During the season, he called me in distress because he was getting more sap out of the new tubing on 300 taps versus the one year old tubing that had 700 taps. I questioned him if he had been to the woods to check for leaks and he said he did not have time. 
A couple of weeks later he called again, really upset that he was not getting much sap out of the 1 year old tubing system even with new spouts. We talked in detail and he finally admitted he did not pull the spouts out from the prior season until the start of the current season. 
I explained to him that he probably had a lot of leaks and likely a lot of plugged lines. He agreed to go check out his lines even though the season was winding down. He informed me a couple of days later that he had found quite a bit of damage and a lot of plugged lines. 
After fixing the problems and the plugged lines, his sap flow increased dramatically and he pulled all of his taps and flushed his laterals shortly after the season ended in 2019 and he only made .23 gpt. 
During the 2020 season, he made nearly .5 gpt without adding any new taps on two and three year old tubing even though nearly everyone reported higher sap flows in 2019 than in 2020. 
The only difference, he pulled his spouts out quickly and flushed the lines.
No drops were changed, just new polycarbonate spouts were replaced.

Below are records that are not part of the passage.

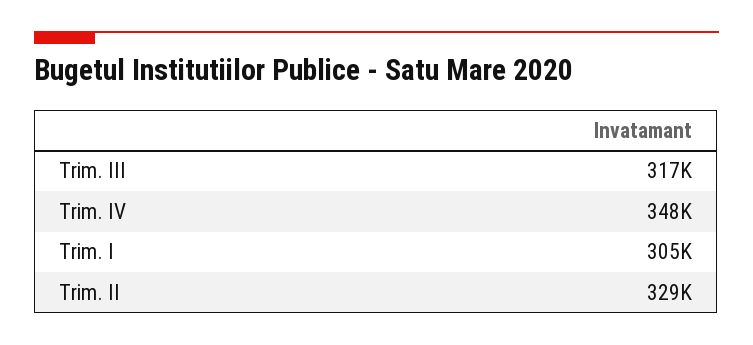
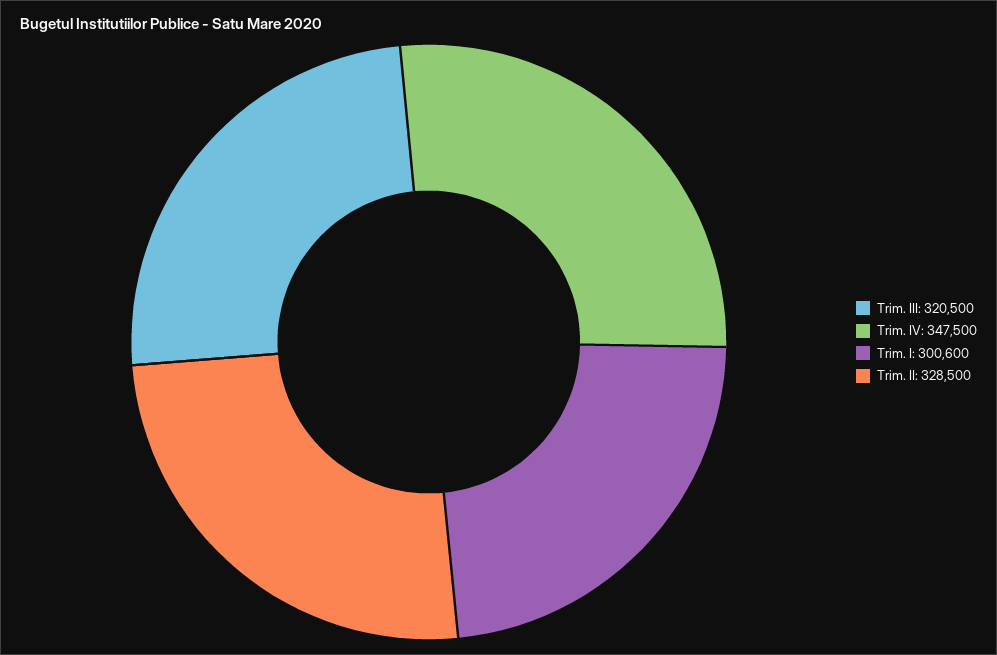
  {
-   "Trim. III": 317000,
+   "Trim. III": 320500,
    "Trim. IV": 347500,
-   "Trim. I": 305000,
+   "Trim. I": 300600,
    "Trim. II": 328500
  }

While 3/16” tubing is not for everyone and there are still things we continue to learn, I think sanitation/cleanliness and going the extra mile is extremely important to maximize yields.
Once season ends, most are not eagerly anticipating pulling taps. The additional time and labor of flushing lines and going back a second time to cap off the taps adds up. 
I would rather spend some extra time after season when things have slowed down to increase production. I know this all refers to 100% natural vacuum and I am certain that a hybrid system will produce even more sap. 
Nearly all of my taps are remote and 100% of the sap is hauled and none of it runs to the sugarhouse.
Up until the 2019 season, every drop was flushed with permeate or distilled water except in 2015 when vinegar and water was used. It is more labor to flush every drop as they are pulled versus flushing the top tap on each 3/16” lateral line. 
Discussions that I have had with Tim Wilmot the last three years, we agree that good sanitation and cleaning of 3/16” tubing may be the key in preventing the loss in production. 
Unfortunately, due to his retirement, Tim Wilmot did not have the opportunity to do any research or testing on cleaning and sanitation. The tubing seemed to be the cleanest this year with the additional time to air dry and I plan to continue that in the future. 
I also think good slope is very important on natural vacuum on 3/16” and not as important with a hybrid system. 
Like any good vacuum system, maintenance and fixing leaks is huge in a good 3/16” system. As we start to make plans for the 2021 season and look towards summer, do not forget the old saying: “An ounce of prevention is worth a pound of cure!”